The bill would “help ensure that consumers where local-into-local is available have ready access to all the local broadcast stations in their market,” said Rep. Fred Upton, chairman of the House Commerce subcommittee on telecommunications which approved the measure by voice vote.
The legislation does not address the issue of the picture quality of the redistributed broadcast signals. Presumably, in order to distribute the local signals to a single dish, the satellite operators would have to increase the amount of compression used on the signals of the local stations. Excessive compression can cause reduced image quality, a problem already noticed by many existing pay television subscribers.
EchoStar officials said that the proposal could slow deployment of local channels in 40 new markets and it may have to give customers in 30 markets a second dish or dispatch a truck to reposition the subscriber’s existing satellite.
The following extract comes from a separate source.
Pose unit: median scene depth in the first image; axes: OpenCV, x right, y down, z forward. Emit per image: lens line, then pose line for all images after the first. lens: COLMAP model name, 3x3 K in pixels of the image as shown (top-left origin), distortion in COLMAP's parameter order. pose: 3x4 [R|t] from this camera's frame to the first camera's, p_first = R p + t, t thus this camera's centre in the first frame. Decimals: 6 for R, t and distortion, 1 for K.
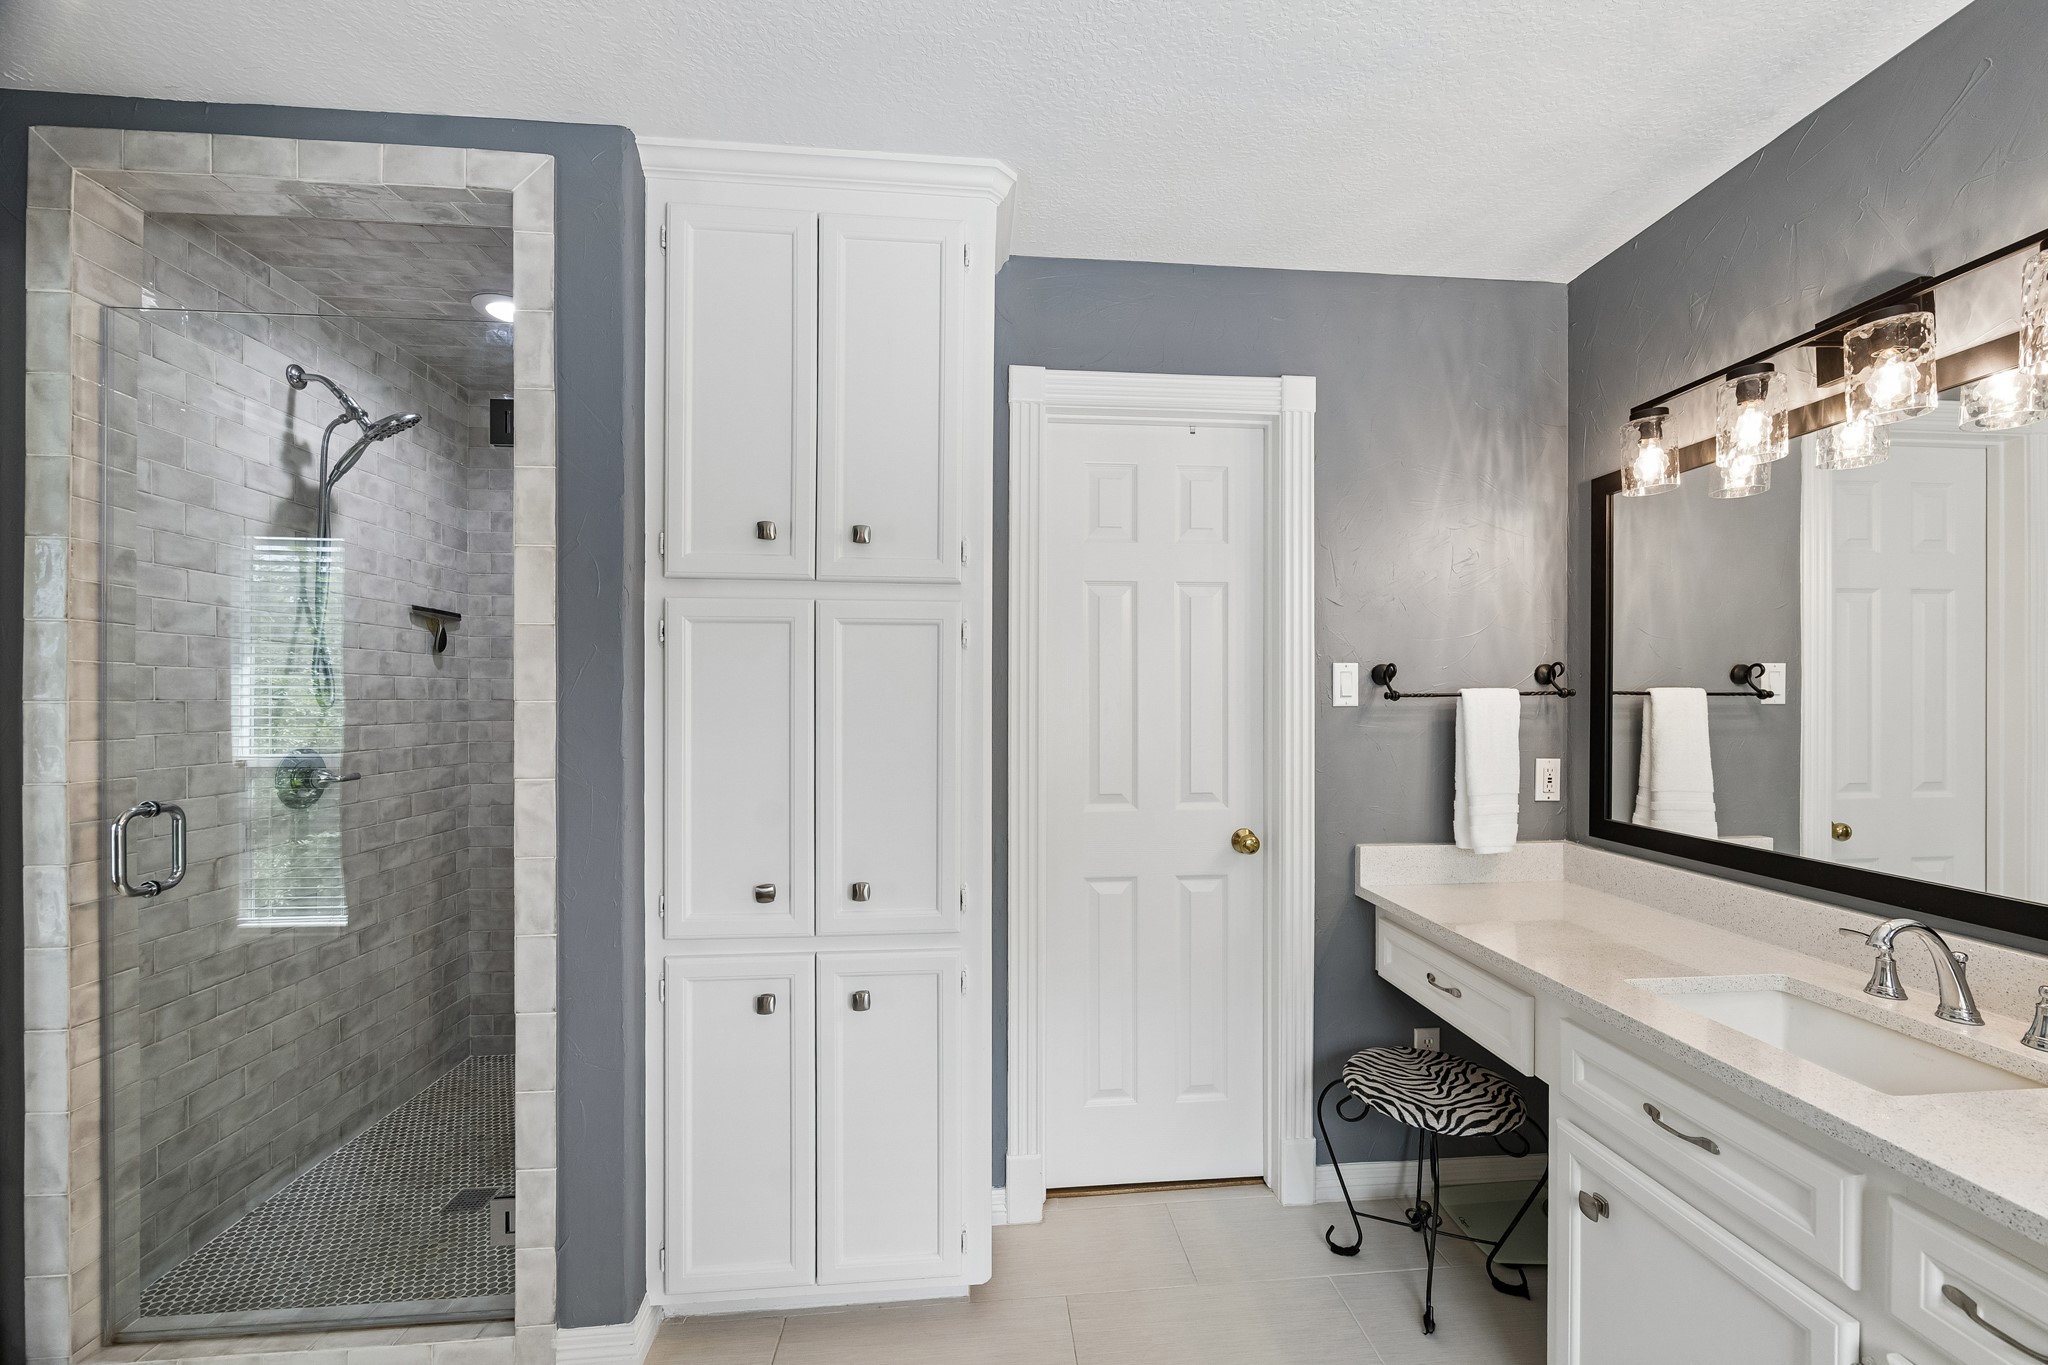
lens RADIAL K [[796.7, 0, 1028.1], [0, 796.7, 696.3], [0, 0, 1]] dist [0.000711, -0.000235]
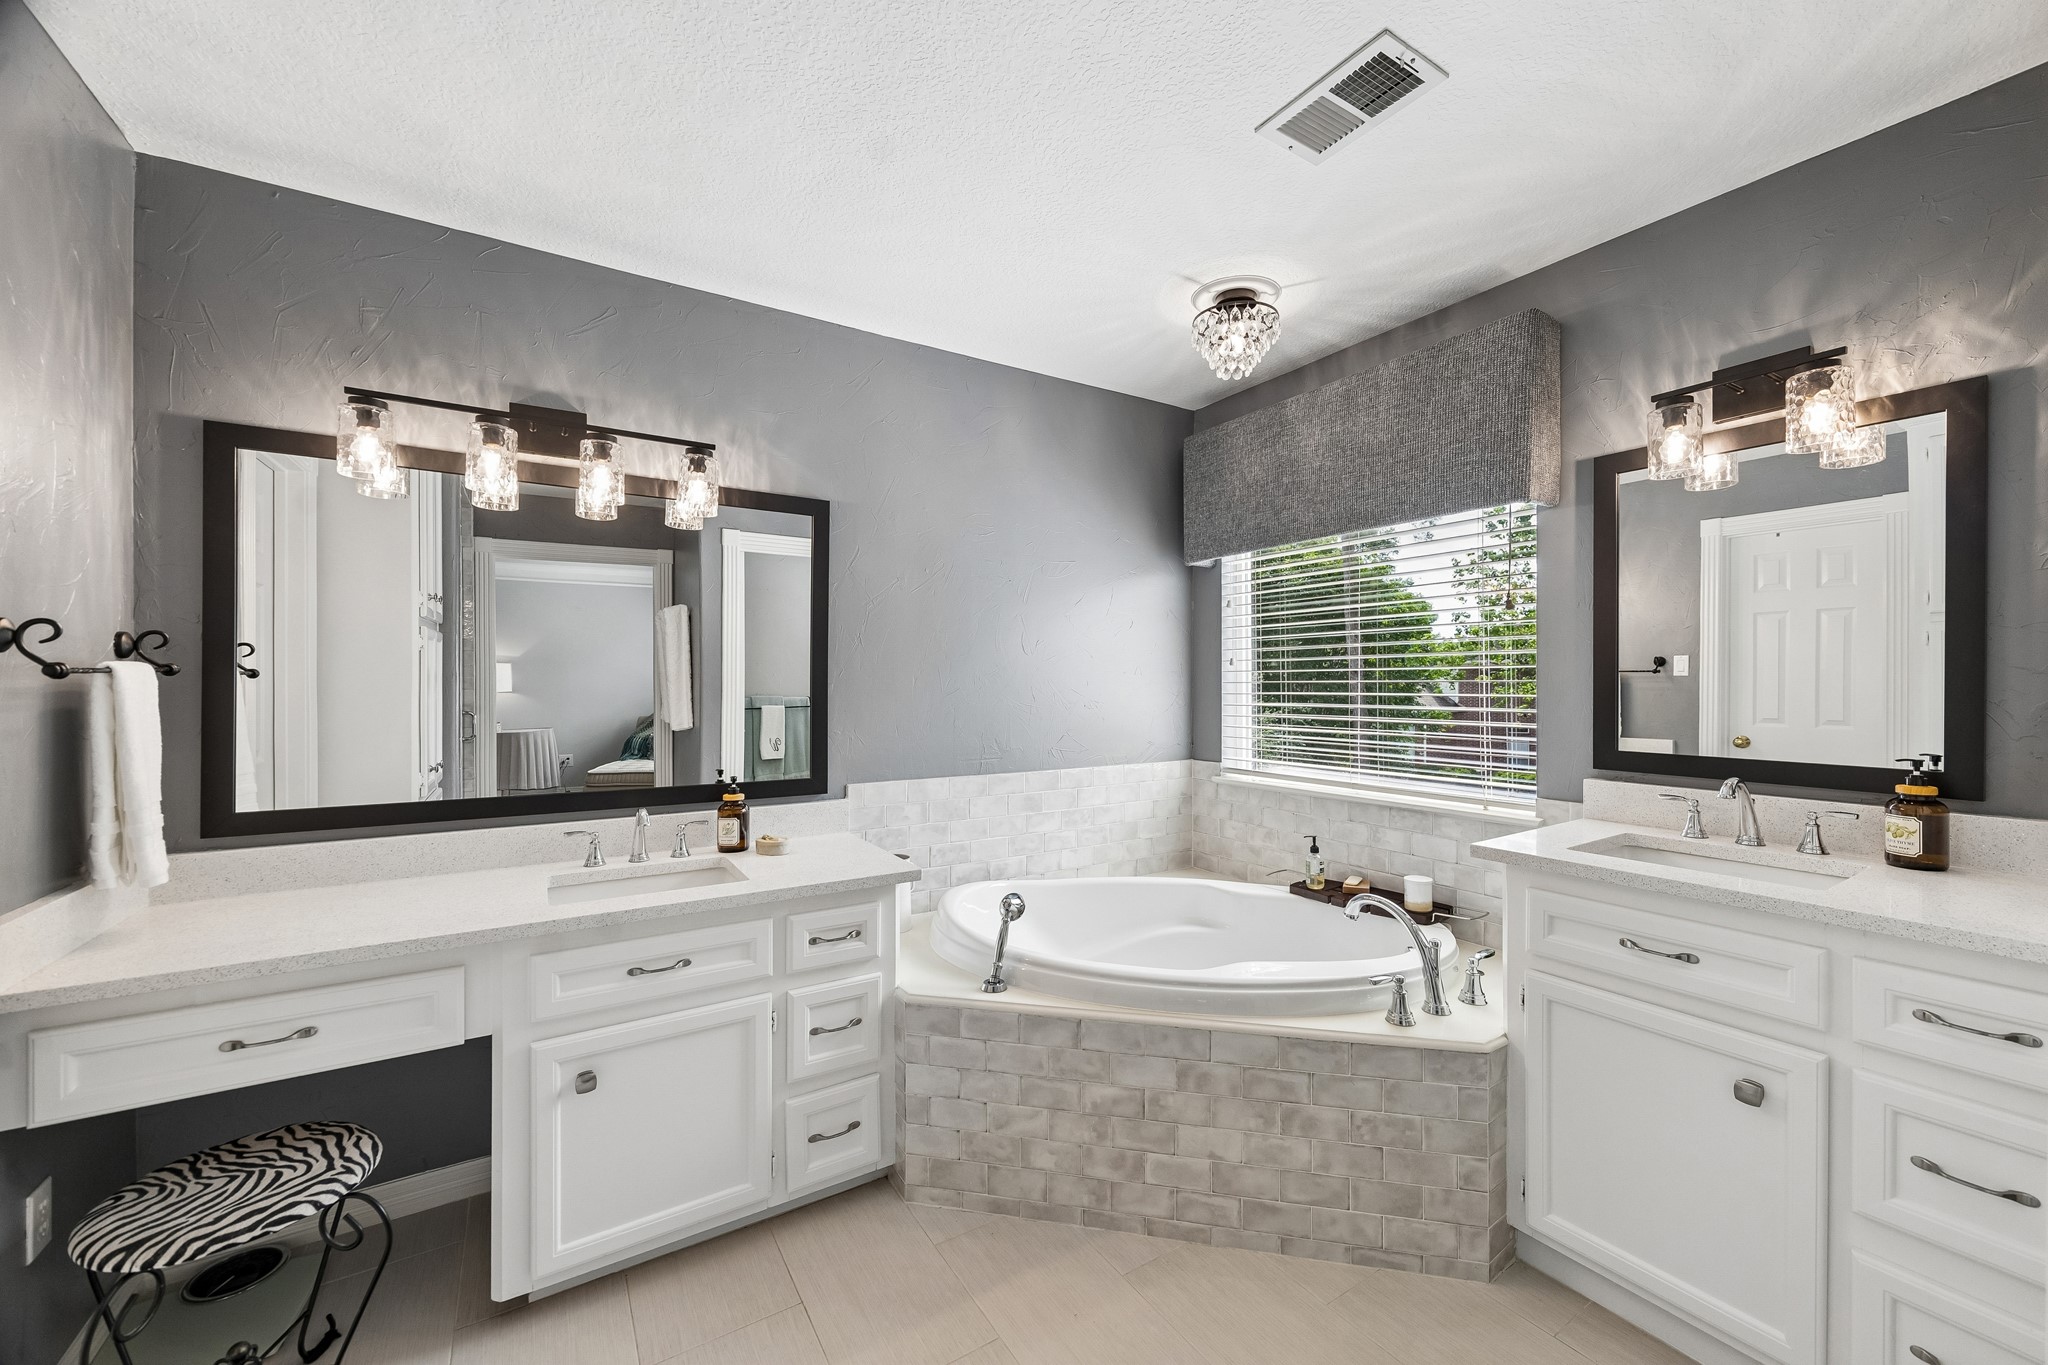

The two-dish provision is part of a broader measure that would extend a law authorizing satellite television companies to offer local broadcasts. The current law expires at the end of the year.
In markets where satellite operators begin offering local broadcast stations, the proposed legislation gives subscribers 60 days to decide whether they want that service or prefer to continue receiving the signal of a distant broadcast network.
The legislation also extends an exemption so the satellite companies do not have to negotiate financial deals to carry the distant broadcasts, depriving Walt Disney Co.’s ABC network and others of additional revenue.
The Satellite Broadcasting and Communications Association criticized the measure because some customers, about 200,000, will no longer be able to receive distant signals if they choose to get local channels.